Thanks for the detailed issue and debugging!
I think this is a general problem that occurs if a query or selector uses parameter values.
The reason why we replace params with the helper is that the selected helper values will be the indices of a flattened params vector.
Changing this in general is actually a non-trivial problem and it will take a while to fix this.
Thanks, I understand that. But why would you require the "value" field in the helper and can't just use an arbitrary name?
We use the "value" field because it avoids rewriting tree flattening rules. But we might be able to avoid it.
The whole problem would be trivial to fix if we treated your case of 1 params DataFrame as a special case. Since users can also use DataFrames deep inside nested dictionaries, our solution needs to be more general.
For your case, a simple workaround could be to evaluate your queries on the start params and replace them by locs. i.e.
new_constraints = []
for constr in constraints:
if "query" in constr:
new_constr = constr.copy()
q = new_constr.pop("query")
new_constr["loc"] = start_params.query(q).index
new_constraints.append(new_constr)
else:
new_constraints.append(constr)
Almost. This works well for the entire start_params, but helper only has the parameters that actually vary in the optimization problem. Hence, the index of parameters that are fixed does not exist and the estimation errors out with an IndexError.
I'll try to think through some further workaround...
Yes, I would run this on your start params before you pass the constraints to estimagic.
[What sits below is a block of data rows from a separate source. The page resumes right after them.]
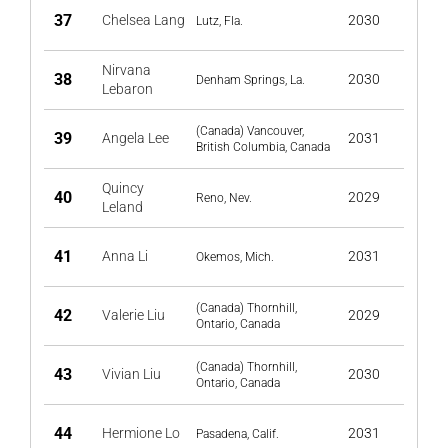
37
Chelsea Lang
2030
Lutz, Fla.
Nirvana
38
2030
Denham Springs, La.
Lebaron
(Canada) Vancouver,
39
Angela Lee
2031
British Columbia, Canada
Quincy
40
2029
Reno, Nev.
Leland
41
Anna Li
2031
Okemos, Mich.
(Canada) Thornhill,
42
Valerie Liu
2029
Ontario, Canada
(Canada) Thornhill,
43
Vivian Liu
2030
Ontario, Canada
44
Hermione Lo
2031
Pasadena, Calif.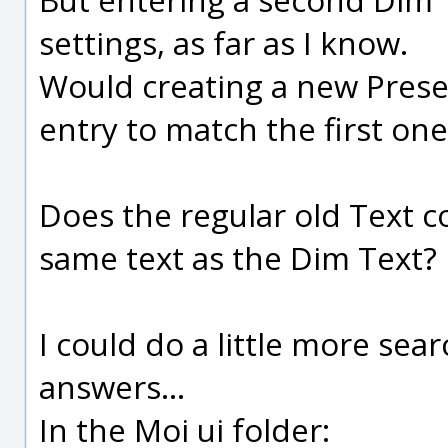
settings, as far as I know.
Would creating a new Prese
entry to match the first one
Does the regular old Text 
same text as the Dim Text?
I could do a little more sea
answers...
In the Moi ui folder: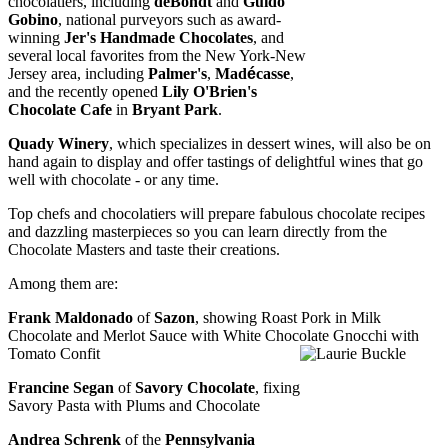
chocolatiers, including
deBondt
and
Guido
Gobino
, national purveyors such as award-
winning
Jer's Handmade Chocolates
, and
several local favorites from the New York-New
Jersey area, including
Palmer's
,
Mad
é
casse
,
and the recently opened
Lily O'Brien's
Chocolate Cafe
in
Bryant Park
.
Quady Winery
, which specializes in dessert wines, will also be on
hand again to display and offer tastings of delightful wines that go
well with chocolate - or any time.
Top chefs and chocolatiers will prepare fabulous chocolate recipes
and dazzling masterpieces so you c
an learn directly f
rom the
Chocolate Masters and taste their creations.
Among them are:
Frank Maldonado
of
Sazon
, showing Roast Pork in Milk
Chocolate and Merlot Sauce with
White Cho
colate Gnocchi with
Tomato Confit
Francine Segan
of
Savory Chocolate
, fixing
Savory Pasta with Plums and Chocolate
Andrea Schrenk
of the
Pennsylvania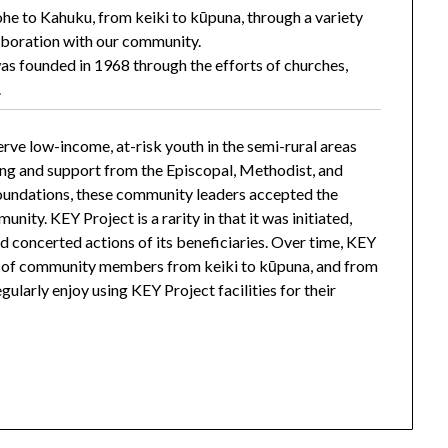
he to Kahuku, from keiki to kūpuna, through a variety
aboration with our community.
s founded in 1968 through the efforts of churches,
.
erve low-income, at-risk youth in the semi-rural areas
ing and support from the Episcopal, Methodist, and
foundations, these community leaders accepted the
unity. KEY Project is a rarity in that it was initiated,
nd concerted actions of its beneficiaries. Over time, KEY
m of community members from keiki to kūpuna, and from
ularly enjoy using KEY Project facilities for their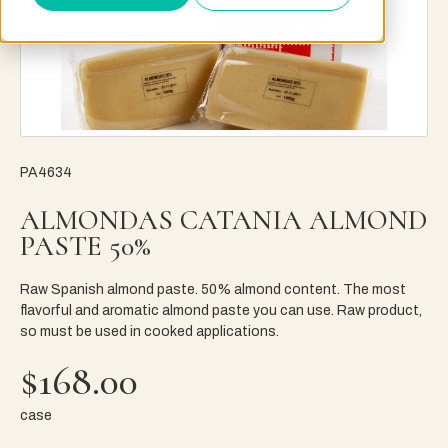
PA4634
ALMONDAS CATANIA ALMOND
PASTE 50%
Raw Spanish almond paste. 50% almond content. The most
flavorful and aromatic almond paste you can use. Raw product,
so must be used in cooked applications.
$168.00
case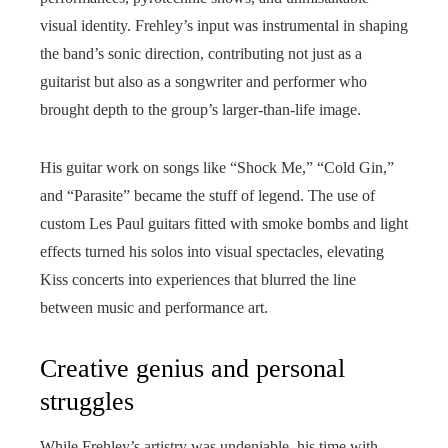
visual identity. Frehley’s input was instrumental in shaping
the band’s sonic direction, contributing not just as a
guitarist but also as a songwriter and performer who
brought depth to the group’s larger-than-life image.
His guitar work on songs like “Shock Me,” “Cold Gin,”
and “Parasite” became the stuff of legend. The use of
custom Les Paul guitars fitted with smoke bombs and light
effects turned his solos into visual spectacles, elevating
Kiss concerts into experiences that blurred the line
between music and performance art.
Creative genius and personal
struggles
While Frehley’s artistry was undeniable, his time with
That is what I did. But different .loc-constraints converted this way fail because the corresponding index is not present anymore in helper.
Put differently,
>>> len(start_params)
360
>>> len(helper)
80
A query just returns an empty object, a loc-constraint yields an IndexError.
I am very surprised.
We define helper as:
n_params = len(tree_converter.params_flatten(params))
helper = tree_converter.params_unflatten(np.arange(n_params))
This is before any constraints handling is done, i.e. at this point we do not even know which parameters will be fixed later. helper should look exactly like params, except for replacing parameter values with integers ranging from 0 to n_params - 1.
To explain a bit more: We always treat parameters as a general pytree that can be flattened and unflattened. Even if params is just one DataFrame.
A solution like:
helper = params.copy()
helper["internal_index"] = tree_converter.params_unflatten(np.arange(n_params))["value"]
Assumes that params is something that has a value column and can be assigned new columns. We cannot make this assumption in general.
Thanks, I'll run it through the debugger again asap and will report back with more details. Probably my mistake somewhere.
Thinking of it: Most likely explanation is that this error occurs now during the generation of sensible starting values for a full skillmodels run, i.e. the reduction in parameters is because of that. So will have to do the conversion from query to loc before setting each different model to run!
That was it.
I'd think the use case is sufficiently rare to not support it. The way to go would be to exclude if a regex like string_to_error_out here:
delimit = r"[ \n&|><=()]"
string_to_error_out = f"{delimit}value{delimit}"
shows up in a query.
Error message should include an explanation and your workaround, I am using this function now:
def convert_queries_to_locs(start_params, constraints):
new_constraints = []
for constr in constraints:
if "query" in constr:
new_constr = constr.copy()
q = new_constr.pop("query")
q_result = start_params.query(q)
if not q_result.empty:
new_constr["loc"] = q_result.index
new_constraints.append(new_constr)
else:
new_constraints.append(constr)
return new_constraints
As you say, this is sufficiently rare that we don't need to support it. Moreover, it's made partially obsolete with #495 where we deprecate queries as a means to select parameters (they can still be used inside selectors of course, but estimagic won't know about that). Your fix will remain mostly unaffected.
The documentation of constraints will be rewritten completely in the process and I'll make sure that this case is explained clearly.